**TAREFAS PROPOSTAS:**
- a) Devolva sem alterações o trecho do relato "Noites sem luar" que começa nas palavras "Eu não conseguia" e termina logo após "sou o Deus!".
- b) Prossiga com a narrativa do relato "Noites sem luar", escrevendo o que vem depois da última frase apresentada.

**TEXTO EXTRAÍDO:**
* * *

NOITES SEM LUAR

Como foi difícil esta noite. O maligno estava atuando de forma a atingir o meu físico e ao meu espirito.

Eu não conseguia fechar os olhos, aquilo tudo parecia me sufocar, algo batia no meu plexo e me deixava angustiado. As minhas dores aumentaram tanto que por três vezes tive que me levantar.

Pedi nas minhas preces aplicando a água do amanhecer para ver a verdade e neste momento me desliguei do físico. Cheguei pelo rastro da sintonia ao local de onde partia esta vibração. Era um campo todo queimado e no meio das cinzas um vulto sentado em cima de uma pedra. Um ser escuro, diferente, que comanda uma legião de espíritos na sua ordem.

Ele estava com uma de suas mãos encostada sob seu queixo, parecia meditar, parecia controlar com sua mente os demais que agiam na calada da noite.

_ Eu quero que você fale de mim! Eu estou procurando um transmissor, um aparelho que emita meus sinais na terra!

_ Salve Deus!

Gritei em meu pensamento.

_ Aqui não existe o seu Deus! Aqui eu sou o Deus!

* * *

(Itens de um conjunto de dados)
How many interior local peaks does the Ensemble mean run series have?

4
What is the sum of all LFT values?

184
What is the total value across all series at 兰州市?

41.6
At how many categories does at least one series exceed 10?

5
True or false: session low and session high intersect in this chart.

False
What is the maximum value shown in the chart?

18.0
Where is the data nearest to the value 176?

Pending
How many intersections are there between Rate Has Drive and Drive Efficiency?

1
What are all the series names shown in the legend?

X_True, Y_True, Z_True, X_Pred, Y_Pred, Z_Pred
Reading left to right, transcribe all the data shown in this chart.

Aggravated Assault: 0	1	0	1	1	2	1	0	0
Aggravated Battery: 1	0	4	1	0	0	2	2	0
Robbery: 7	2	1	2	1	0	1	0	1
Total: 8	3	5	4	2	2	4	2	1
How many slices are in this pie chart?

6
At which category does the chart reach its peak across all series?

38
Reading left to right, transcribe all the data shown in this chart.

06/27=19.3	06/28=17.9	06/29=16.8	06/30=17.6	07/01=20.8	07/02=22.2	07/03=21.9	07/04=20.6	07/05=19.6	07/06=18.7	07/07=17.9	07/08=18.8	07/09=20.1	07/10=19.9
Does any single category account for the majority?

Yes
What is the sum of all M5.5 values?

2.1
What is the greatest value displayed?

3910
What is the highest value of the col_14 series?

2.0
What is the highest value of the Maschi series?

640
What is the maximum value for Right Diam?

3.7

* * *

**CONJUNTO DE RESPOSTAS:**
- a)
Eu não conseguia fechar os olhos, aquilo tudo parecia me sufocar, algo batia no meu plexo e me deixava angustiado. As minhas dores aumentaram tanto que por três vezes tive que me levantar.

Pedi nas minhas preces aplicando a água do amanhecer para ver a verdade e neste momento me desliguei do físico. Cheguei pelo rastro da sintonia ao local de onde partia esta vibração. Era um campo todo queimado e no meio das cinzas um vulto sentado em cima de uma pedra. Um ser escuro, diferente, que comanda uma legião de espíritos na sua ordem.

Ele estava com uma de suas mãos encostada sob seu queixo, parecia meditar, parecia controlar com sua mente os demais que agiam na calada da noite.

_ Eu quero que você fale de mim! Eu estou procurando um transmissor, um aparelho que emita meus sinais na terra!

_ Salve Deus!

Gritei em meu pensamento.

_ Aqui não existe o seu Deus! Aqui eu sou o Deus!

- b)
_ Salve Deus!

Eu gritei agora da boca para fora. Foi um impacto que ele não esperava, pois todos reverenciavam sob pena de serem rigidamente castigados.

_ Minhas dores, há, meu Deus, me conforte e me de forças para entender e ser entendido! Estou aqui em um mundo totalmente esquecido pela terra que há de um dia conhecer seus ais!

_ Não pense! Eu consigo saber teus pensamentos! Não sou igual a qualquer um destes escravos!

Assim eu parei de emitir meus pensamentos e passei a ouvir suas palavras diretamente em minha cabeça. Eu sabia que não estava sozinho ali, pois nestas longas viagens sem destino os cavaleiros nos protegem, mas este ser era superior à minha condição existencial.

_ Que lugar é este, pensei!

Agora ele não respondeu. Se ele falasse estaria comprometendo sua localização. Este mundo perdido nas cinzas de um vulcão. Não sei, pois não havia indicação de nada, tudo estava queimado, derretido.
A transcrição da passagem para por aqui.